Work request
Wherever the word "Official" occurs in the lines below, copy the whole line.

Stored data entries
--- --- ---

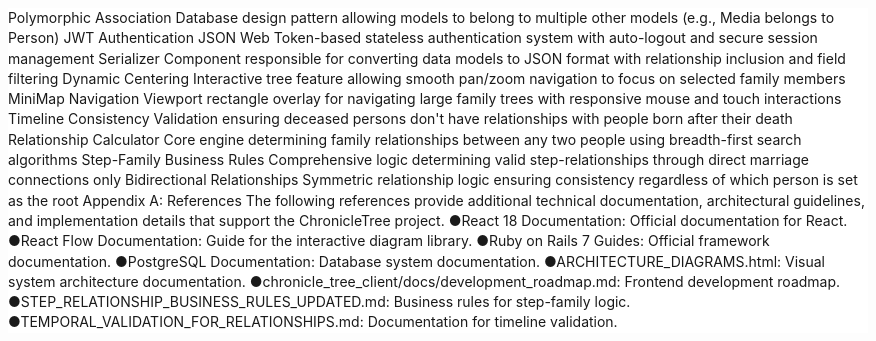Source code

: Polymorphic Association	Database design pattern allowing models to belong to multiple other models (e.g., Media belongs to Person)
JWT Authentication	JSON Web Token-based stateless authentication system with auto-logout and secure session management
Serializer	Component responsible for converting data models to JSON format with relationship inclusion and field filtering
Dynamic Centering	Interactive tree feature allowing smooth pan/zoom navigation to focus on selected family members
MiniMap Navigation	Viewport rectangle overlay for navigating large family trees with responsive mouse and touch interactions
Timeline Consistency	Validation ensuring deceased persons don't have relationships with people born after their death
Relationship Calculator	Core engine determining family relationships between any two people using breadth-first search algorithms
Step-Family Business Rules	Comprehensive logic determining valid step-relationships through direct marriage connections only
Bidirectional Relationships	Symmetric relationship logic ensuring consistency regardless of which person is set as the root
Appendix A: References
The following references provide additional technical documentation, architectural guidelines, and implementation details that support the ChronicleTree project.
●React 18 Documentation: Official documentation for React.
●React Flow Documentation: Guide for the interactive diagram library.
●Ruby on Rails 7 Guides: Official framework documentation.
●PostgreSQL Documentation: Database system documentation.
●ARCHITECTURE_DIAGRAMS.html: Visual system architecture documentation.
●chronicle_tree_client/docs/development_roadmap.md: Frontend development roadmap.
●STEP_RELATIONSHIP_BUSINESS_RULES_UPDATED.md: Business rules for step-family logic.
●TEMPORAL_VALIDATION_FOR_RELATIONSHIPS.md: Documentation for timeline validation.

--- --- ---

Output of the task
●React 18 Documentation: Official documentation for React.
●Ruby on Rails 7 Guides: Official framework documentation.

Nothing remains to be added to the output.